Diagnostic Information:
  1. Verify the path for all services on a node:
    1. In a command interface, type path.test -a <toNode> to test the paths for all services.
  2. In a command interface, use the path test commands to test the communication between nodes:
    1. Run the command, iqt -pE NodeInfo to get the node ID
    2. Then, run the command, path.test -a <nodeid> to test the paths for all services
  3. Examine the Platform savelogs on all MPs, SO, and NO:
    1. Run the command, sudo /usr/TKLC/plat/sbin/savelogs_plat
    2. The plat savelogs in the /tmp directory.

Recovery:

  1. Verify the path for all services on a node by typing path.test –a <toNode> in a command interface to test the paths for all services.

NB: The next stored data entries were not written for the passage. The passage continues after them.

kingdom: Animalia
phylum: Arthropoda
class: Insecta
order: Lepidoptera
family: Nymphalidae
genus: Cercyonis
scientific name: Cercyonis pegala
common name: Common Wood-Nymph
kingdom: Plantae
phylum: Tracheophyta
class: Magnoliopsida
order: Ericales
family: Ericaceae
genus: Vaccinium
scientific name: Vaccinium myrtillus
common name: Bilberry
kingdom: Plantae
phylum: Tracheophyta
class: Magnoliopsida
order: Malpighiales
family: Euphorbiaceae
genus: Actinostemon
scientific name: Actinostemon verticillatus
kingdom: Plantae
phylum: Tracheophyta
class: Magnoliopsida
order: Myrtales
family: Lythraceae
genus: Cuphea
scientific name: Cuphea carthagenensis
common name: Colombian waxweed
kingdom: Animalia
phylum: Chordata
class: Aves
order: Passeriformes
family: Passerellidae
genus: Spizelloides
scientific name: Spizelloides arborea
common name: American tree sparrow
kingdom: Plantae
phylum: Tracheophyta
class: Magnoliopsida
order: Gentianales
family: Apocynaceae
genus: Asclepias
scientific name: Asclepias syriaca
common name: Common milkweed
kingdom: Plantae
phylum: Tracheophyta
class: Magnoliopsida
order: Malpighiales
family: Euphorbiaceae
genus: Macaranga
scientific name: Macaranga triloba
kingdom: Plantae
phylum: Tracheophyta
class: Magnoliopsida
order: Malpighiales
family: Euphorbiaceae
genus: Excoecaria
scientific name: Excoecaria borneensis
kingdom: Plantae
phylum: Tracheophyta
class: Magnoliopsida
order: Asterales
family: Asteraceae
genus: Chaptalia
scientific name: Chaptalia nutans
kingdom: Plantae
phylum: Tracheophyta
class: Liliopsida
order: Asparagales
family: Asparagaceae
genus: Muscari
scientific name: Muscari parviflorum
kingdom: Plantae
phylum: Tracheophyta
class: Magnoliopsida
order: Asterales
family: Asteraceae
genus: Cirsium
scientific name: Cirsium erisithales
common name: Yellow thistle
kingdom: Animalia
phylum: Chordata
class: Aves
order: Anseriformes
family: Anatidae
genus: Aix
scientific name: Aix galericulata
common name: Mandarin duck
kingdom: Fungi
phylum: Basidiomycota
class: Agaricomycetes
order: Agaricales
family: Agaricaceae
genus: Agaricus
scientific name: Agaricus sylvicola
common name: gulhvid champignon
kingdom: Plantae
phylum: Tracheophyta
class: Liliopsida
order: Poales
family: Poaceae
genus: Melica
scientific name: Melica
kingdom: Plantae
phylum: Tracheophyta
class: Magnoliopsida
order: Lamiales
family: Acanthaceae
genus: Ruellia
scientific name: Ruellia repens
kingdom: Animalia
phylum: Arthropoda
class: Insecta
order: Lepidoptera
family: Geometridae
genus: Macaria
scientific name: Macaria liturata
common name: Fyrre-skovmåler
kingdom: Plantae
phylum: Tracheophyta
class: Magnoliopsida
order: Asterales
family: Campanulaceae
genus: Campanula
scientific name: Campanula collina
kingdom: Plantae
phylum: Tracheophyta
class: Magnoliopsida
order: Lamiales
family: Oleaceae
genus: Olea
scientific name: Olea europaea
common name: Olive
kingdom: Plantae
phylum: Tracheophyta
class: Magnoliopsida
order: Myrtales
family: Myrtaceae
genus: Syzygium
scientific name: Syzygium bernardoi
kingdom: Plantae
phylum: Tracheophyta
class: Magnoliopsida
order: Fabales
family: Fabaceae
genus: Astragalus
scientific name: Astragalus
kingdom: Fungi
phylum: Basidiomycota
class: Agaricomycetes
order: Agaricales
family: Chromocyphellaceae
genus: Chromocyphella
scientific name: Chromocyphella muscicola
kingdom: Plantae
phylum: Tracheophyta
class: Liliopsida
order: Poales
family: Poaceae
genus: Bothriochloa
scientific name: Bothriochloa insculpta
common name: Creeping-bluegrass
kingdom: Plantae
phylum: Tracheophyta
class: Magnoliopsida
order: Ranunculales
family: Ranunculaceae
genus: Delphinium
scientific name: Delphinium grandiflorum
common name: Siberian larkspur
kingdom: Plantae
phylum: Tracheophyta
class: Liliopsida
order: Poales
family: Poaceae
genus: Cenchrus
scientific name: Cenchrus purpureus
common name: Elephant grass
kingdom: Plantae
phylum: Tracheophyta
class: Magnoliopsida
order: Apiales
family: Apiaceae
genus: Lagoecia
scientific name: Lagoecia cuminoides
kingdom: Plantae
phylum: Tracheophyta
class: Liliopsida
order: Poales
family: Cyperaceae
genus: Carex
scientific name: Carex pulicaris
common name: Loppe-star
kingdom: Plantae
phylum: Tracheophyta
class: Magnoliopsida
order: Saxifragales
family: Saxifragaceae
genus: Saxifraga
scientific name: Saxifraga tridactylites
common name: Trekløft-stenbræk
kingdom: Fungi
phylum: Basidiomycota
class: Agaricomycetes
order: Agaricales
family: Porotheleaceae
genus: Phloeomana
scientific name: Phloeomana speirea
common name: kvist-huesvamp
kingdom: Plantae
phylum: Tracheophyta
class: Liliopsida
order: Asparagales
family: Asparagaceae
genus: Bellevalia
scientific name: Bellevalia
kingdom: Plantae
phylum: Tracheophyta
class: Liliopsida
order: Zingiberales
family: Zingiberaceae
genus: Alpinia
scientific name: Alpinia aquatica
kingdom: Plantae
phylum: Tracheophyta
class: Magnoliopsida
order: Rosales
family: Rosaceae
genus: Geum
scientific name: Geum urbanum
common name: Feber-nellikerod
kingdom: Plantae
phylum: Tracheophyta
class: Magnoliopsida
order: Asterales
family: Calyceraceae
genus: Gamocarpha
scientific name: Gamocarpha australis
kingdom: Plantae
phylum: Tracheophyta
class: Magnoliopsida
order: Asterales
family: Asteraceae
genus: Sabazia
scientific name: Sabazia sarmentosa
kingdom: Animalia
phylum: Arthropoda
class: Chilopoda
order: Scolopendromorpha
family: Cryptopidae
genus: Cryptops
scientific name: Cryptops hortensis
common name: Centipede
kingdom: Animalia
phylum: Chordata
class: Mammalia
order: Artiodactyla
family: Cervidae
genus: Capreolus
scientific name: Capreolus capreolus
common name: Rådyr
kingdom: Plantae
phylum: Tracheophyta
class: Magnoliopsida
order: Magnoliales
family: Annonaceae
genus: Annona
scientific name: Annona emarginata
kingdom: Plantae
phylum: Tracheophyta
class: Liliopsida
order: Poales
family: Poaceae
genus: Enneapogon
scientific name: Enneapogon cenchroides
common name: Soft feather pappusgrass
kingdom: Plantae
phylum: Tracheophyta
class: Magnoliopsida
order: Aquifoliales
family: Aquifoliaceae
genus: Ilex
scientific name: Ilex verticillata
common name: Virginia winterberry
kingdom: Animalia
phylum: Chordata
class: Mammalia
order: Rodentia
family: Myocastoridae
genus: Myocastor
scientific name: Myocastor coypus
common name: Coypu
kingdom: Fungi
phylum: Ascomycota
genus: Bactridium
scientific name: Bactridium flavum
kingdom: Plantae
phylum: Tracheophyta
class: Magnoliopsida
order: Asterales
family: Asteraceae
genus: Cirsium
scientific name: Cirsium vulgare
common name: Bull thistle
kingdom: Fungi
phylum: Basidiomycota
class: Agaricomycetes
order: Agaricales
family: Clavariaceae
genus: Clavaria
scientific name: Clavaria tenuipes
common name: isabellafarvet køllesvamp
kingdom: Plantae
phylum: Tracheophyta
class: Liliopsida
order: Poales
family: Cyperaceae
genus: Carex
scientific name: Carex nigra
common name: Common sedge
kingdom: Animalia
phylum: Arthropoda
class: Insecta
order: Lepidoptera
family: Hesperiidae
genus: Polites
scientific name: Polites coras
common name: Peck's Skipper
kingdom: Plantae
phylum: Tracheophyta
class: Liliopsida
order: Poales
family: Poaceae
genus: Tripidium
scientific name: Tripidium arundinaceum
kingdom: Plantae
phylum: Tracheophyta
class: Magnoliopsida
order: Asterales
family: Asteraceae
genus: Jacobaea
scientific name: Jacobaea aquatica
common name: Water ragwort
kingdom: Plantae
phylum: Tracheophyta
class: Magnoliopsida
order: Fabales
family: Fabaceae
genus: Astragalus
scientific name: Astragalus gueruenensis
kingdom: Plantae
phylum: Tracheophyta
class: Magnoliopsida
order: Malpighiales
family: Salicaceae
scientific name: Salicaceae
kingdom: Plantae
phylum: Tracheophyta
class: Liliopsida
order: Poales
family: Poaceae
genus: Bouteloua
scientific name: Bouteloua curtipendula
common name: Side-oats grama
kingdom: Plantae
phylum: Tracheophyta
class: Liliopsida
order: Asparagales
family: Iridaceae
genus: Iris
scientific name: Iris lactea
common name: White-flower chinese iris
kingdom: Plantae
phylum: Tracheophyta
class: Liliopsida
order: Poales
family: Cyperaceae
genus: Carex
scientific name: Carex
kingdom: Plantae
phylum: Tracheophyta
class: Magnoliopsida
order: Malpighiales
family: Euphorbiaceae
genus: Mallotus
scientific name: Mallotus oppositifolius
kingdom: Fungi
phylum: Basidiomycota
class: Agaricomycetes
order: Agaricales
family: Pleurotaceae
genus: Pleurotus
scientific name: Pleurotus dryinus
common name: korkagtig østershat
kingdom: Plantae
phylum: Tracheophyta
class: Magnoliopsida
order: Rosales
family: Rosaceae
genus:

  2. Use the path test command to test the communication between nodes by typing iqt -pE NodeInfo to get the node ID. Then type path.test -a <nodeid> to test the paths for all services.
  3. Examine the Platform savelogs on all MPs, SO, and NO by typing sudo /usr/TKLC/plat/sbin/savelogs_plat in the command interface. The plat savelogs are in the /tmp directory.
  4. Check network connectivity between the affected servers.
  5. If there are no issues with network connectivity, contact My Oracle Support.